If GARCIA, MUNOZ, MENDOZA, CHICO, MORENO and/or LOPEZ run, the Hispanic vote, about 150,000, will be split geographically and ethnically between the North Side Puerto Ricans and the South Side Mexican-Americans. The most viable Hispanic candidate would be Garcia, currently a county commissioner who will be elected to Congress on Nov. 6. If he runs, the Hispanic field will be cleared, excepting perhaps Chico. Garcia had nothing on-hand in his state account. Mendoza, who is running for re-election, had $1,399,726 on-hand. Munoz had $22,616, Moreno $505,074, and Lopez $52,853.
WILSON got 11 percent in his 2015 mayoral bid, and has plenty of self-funding money. He is the least unknown of the male black candidates in the field, which include Walls, Sales-Griffin, LaRaviere and Green. There are three black women - Lightfoot, Cook and Enyla - running. All await the decision of PRECKWINKLE, the 8-year county board president and former South Side alderman who is the county Democratic chairman. The black wards will deliver 200,000-plus primary votes, and up to 300,000 if really energized. Emanuel won the 2015 Emanuel-Garcia runoff because he garnered 60 percent of the black vote. Preckwinkle did not endear herself to voters with the short-lived soda tax, but she did manage to easily win her 2018 primary against Bob Fioretti. She had $196,472 on-hand as of June 30. Preckwinkle is on the Nov. 6 ballot for re-election. One interesting dynamic is that, if Preckwinkle becomes mayor, commissioner John Daley, the board's finance committee chairman, would likely become board president. Preckwinkle would not clear out the black field, but would get a sizeable vote from white liberals, especially females. She would be a lock for the runoff, and would undermine Lightfoot's black community support.

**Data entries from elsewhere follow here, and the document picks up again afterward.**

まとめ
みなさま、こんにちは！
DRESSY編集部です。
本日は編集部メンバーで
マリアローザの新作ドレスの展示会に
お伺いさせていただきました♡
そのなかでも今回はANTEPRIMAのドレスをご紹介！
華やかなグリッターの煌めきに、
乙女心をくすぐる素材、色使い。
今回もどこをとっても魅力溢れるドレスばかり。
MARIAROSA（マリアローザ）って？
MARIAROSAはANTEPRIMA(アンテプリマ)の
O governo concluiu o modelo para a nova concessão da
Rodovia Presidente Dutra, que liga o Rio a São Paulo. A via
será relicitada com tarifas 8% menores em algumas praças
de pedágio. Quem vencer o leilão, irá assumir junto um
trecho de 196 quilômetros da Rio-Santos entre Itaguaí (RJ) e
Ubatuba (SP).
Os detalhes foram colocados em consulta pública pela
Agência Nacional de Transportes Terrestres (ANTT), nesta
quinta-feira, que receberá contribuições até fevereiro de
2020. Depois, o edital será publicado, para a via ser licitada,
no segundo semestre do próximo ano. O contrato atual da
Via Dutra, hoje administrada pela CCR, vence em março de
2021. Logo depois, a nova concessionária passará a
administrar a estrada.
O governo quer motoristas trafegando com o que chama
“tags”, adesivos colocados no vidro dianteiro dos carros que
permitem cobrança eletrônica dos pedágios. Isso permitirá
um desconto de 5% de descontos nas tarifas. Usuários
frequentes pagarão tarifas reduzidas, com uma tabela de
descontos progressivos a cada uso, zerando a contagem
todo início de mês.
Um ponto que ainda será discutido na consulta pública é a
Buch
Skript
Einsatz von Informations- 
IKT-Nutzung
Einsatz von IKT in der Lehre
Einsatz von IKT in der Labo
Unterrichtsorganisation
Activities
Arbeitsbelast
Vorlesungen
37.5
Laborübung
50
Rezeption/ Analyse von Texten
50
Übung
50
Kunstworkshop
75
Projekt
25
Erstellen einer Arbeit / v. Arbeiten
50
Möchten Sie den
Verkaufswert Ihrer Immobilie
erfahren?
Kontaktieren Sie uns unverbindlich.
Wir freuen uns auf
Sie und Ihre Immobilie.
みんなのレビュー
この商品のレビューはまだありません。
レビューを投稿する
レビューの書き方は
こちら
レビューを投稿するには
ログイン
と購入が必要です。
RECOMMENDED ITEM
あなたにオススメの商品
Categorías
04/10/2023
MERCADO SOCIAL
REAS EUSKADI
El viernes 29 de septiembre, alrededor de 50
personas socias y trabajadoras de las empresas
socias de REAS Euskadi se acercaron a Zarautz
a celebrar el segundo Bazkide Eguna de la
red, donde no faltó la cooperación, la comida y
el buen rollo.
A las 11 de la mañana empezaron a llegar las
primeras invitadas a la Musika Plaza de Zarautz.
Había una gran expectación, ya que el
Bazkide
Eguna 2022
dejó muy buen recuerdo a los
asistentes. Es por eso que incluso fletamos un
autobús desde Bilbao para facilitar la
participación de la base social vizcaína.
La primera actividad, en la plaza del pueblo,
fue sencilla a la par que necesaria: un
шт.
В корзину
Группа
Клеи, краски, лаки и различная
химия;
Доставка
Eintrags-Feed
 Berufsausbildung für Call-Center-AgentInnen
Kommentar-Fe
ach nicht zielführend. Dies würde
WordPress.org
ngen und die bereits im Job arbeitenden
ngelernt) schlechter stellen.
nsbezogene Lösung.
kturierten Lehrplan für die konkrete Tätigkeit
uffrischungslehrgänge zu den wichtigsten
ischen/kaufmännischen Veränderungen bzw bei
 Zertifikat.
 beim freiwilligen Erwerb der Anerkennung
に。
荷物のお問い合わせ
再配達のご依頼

White voters, comprising about 40 percent of the electorate, are the critical component, with half that number living along the North Lakefront from the north Loop to Rogers Park, plus the circle around the Loop and the South Loop. These are largely upscale voters who have no special affinity for any of the candidates. And the other half live in the misnamed "white ethnic" wards on the Northwest and Southwest sides, which has a huge and well-to-do working class base with plenty of cops and firefighters. This is McCarthy's base.
My early prediction: If Preckwinkle and Garcia run, they would finish one-two, but only if there is no other black or Hispanic competitor. Otherwise, one of them will face McCarthy in the runoff.